→ **Provided data**:
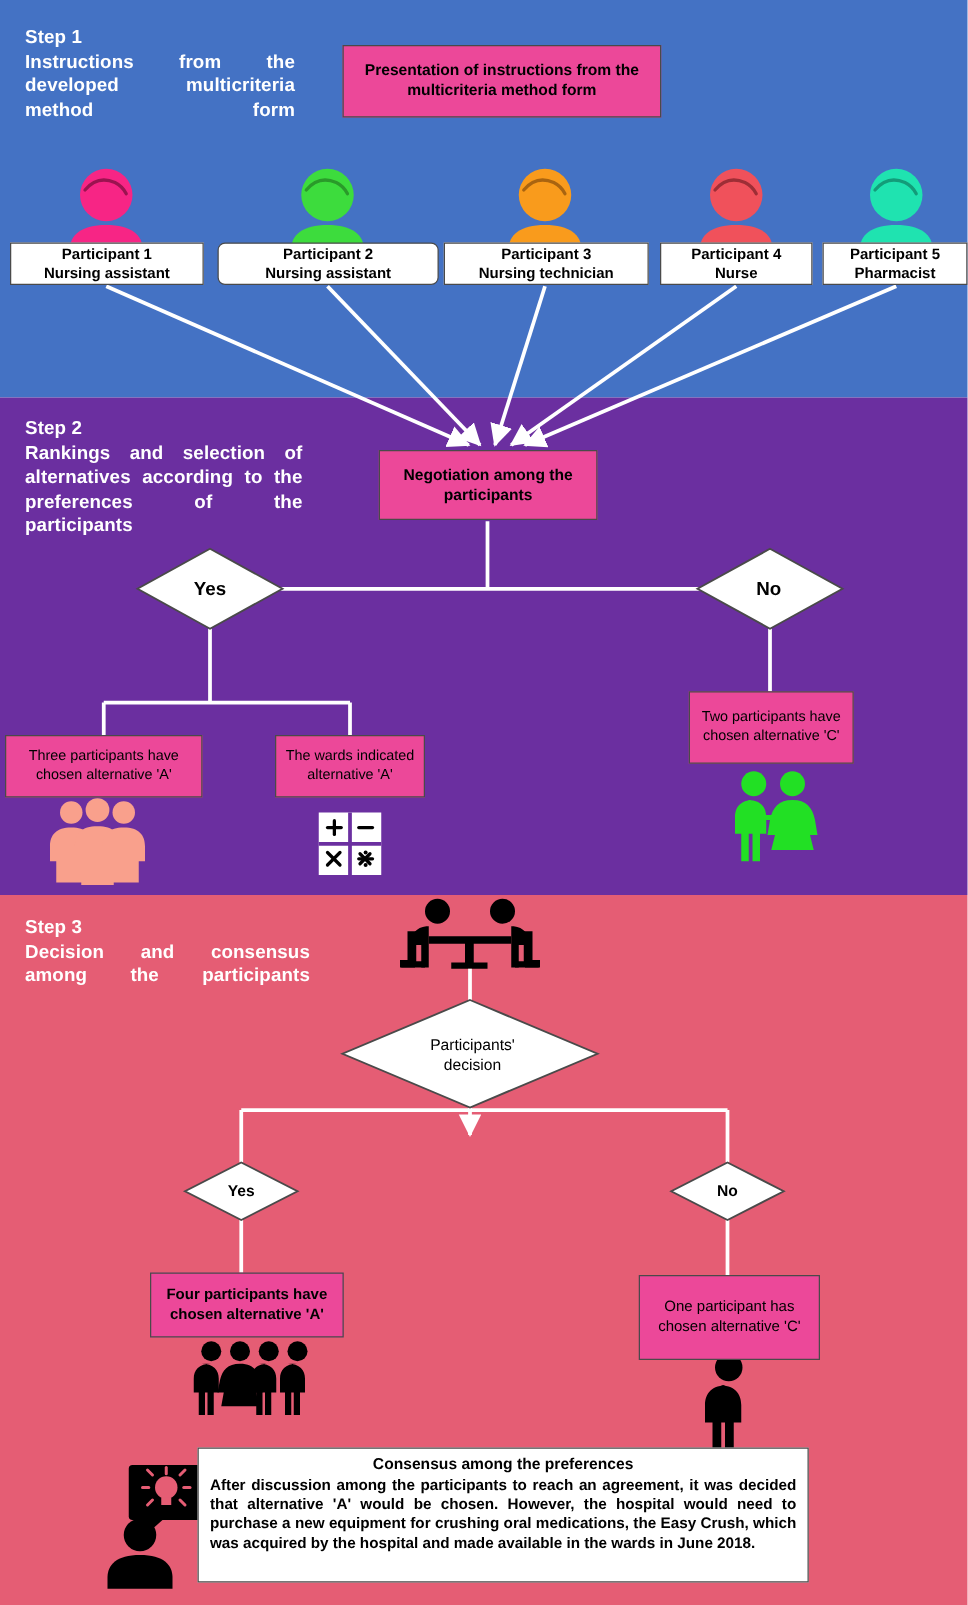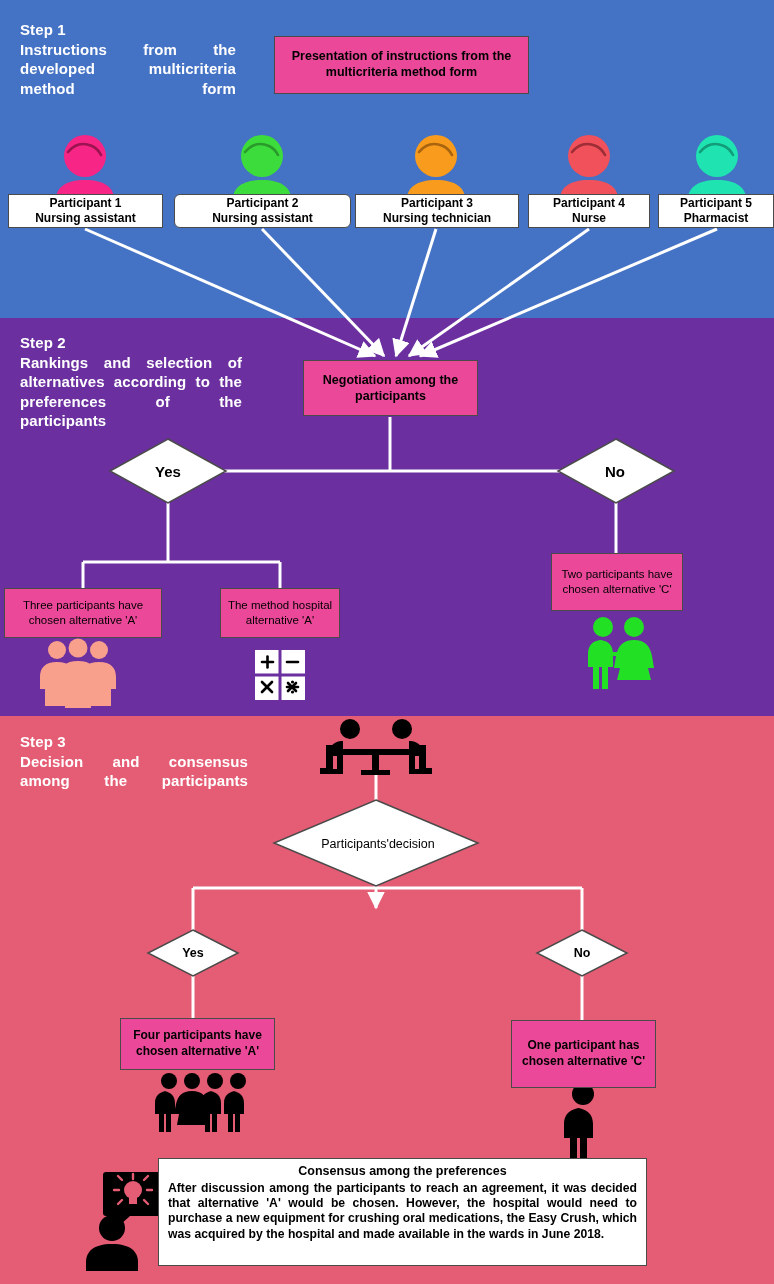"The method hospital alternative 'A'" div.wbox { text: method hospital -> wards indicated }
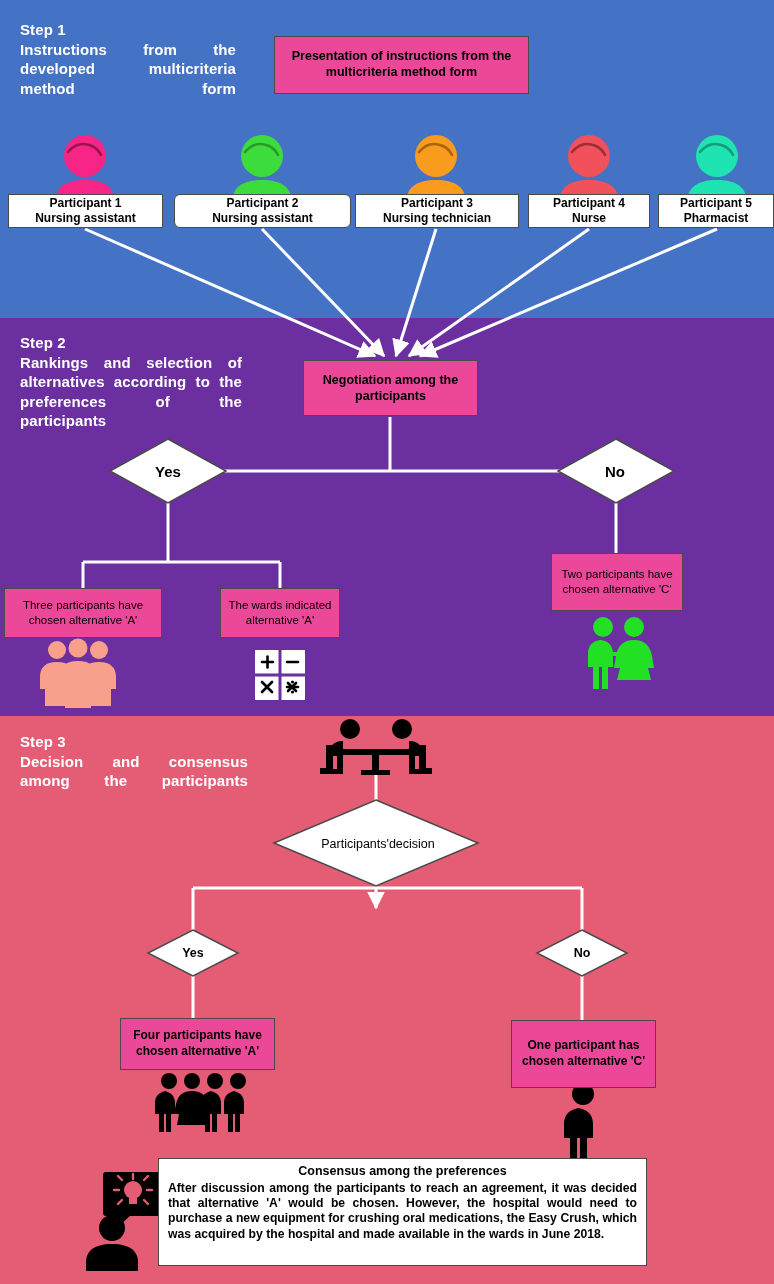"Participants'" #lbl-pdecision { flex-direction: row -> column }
---
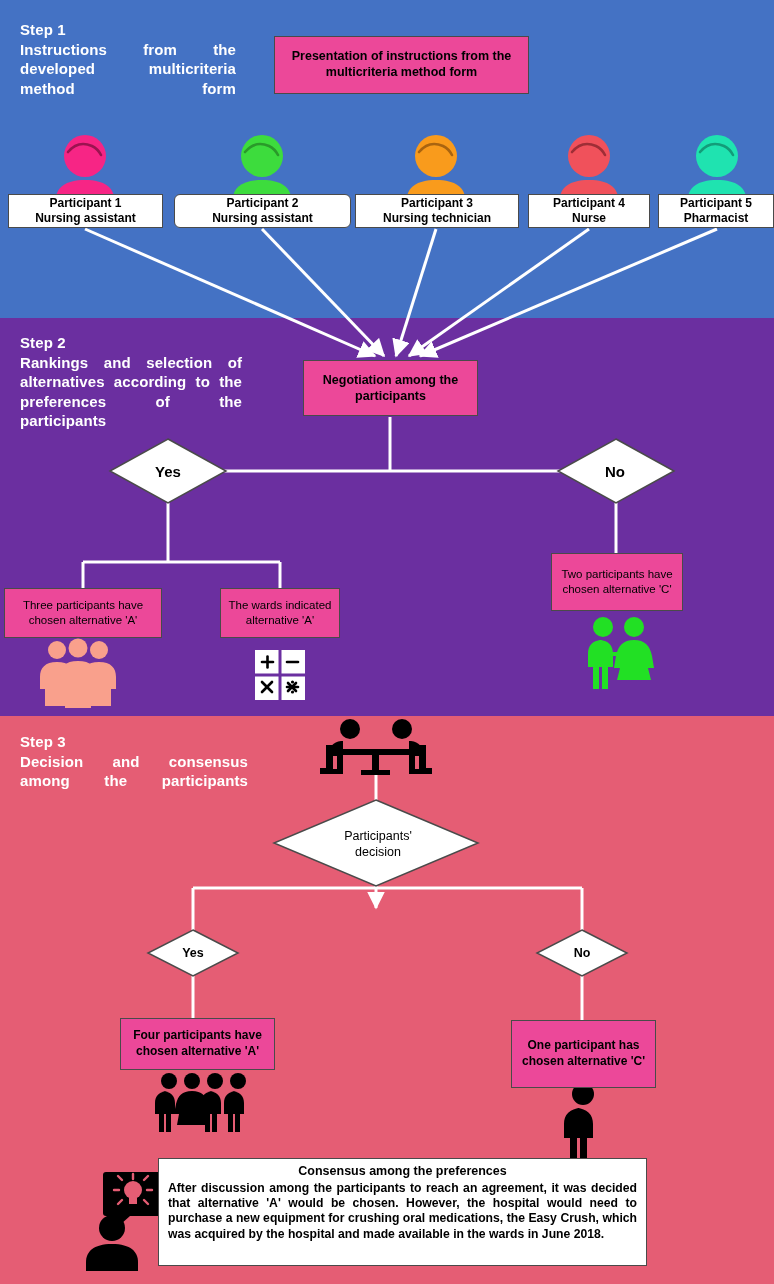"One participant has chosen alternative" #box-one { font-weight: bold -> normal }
--
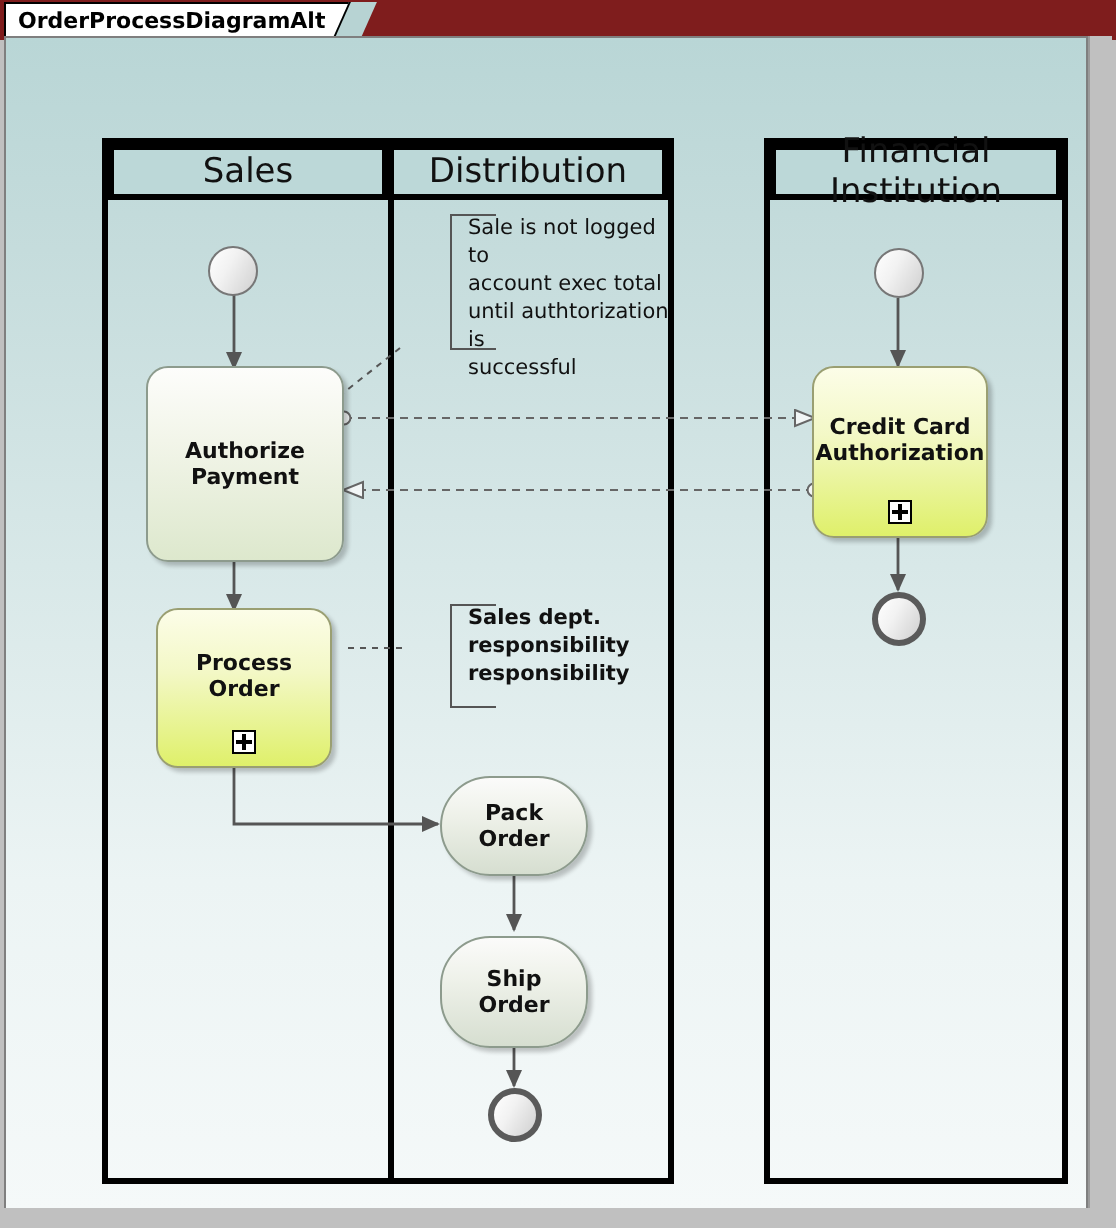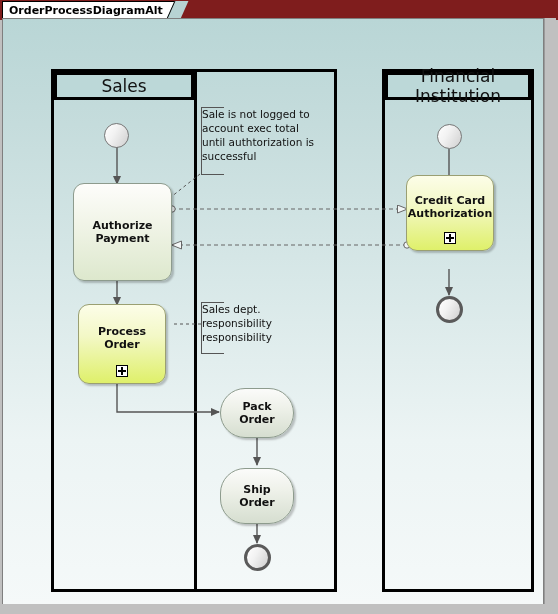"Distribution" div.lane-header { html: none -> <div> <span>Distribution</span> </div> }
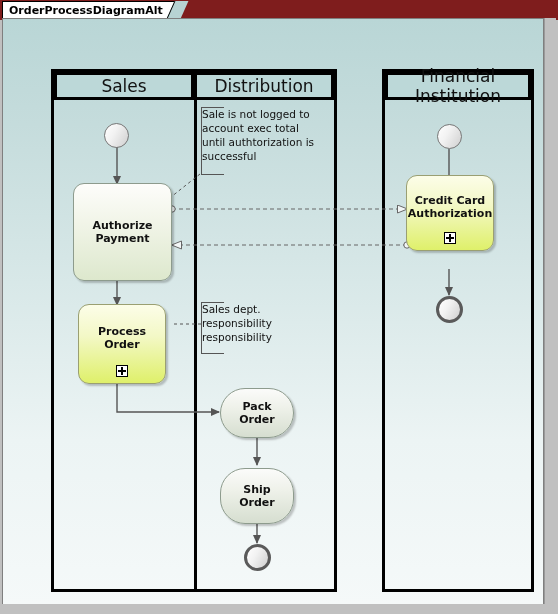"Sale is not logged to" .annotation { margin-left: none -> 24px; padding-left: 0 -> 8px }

→ **Task description**: Starting at the line that contains "html: none ->" and ending at the line that contains "is not logged", transcribe the material above exactly, excluding pictures.

→ **Output for this task**:
"Distribution" div.lane-header { html: none -> <div> <span>Distribution</span> </div> }
"Sale is not logged to" .annotation { margin-left: none -> 24px; padding-left: 0 -> 8px }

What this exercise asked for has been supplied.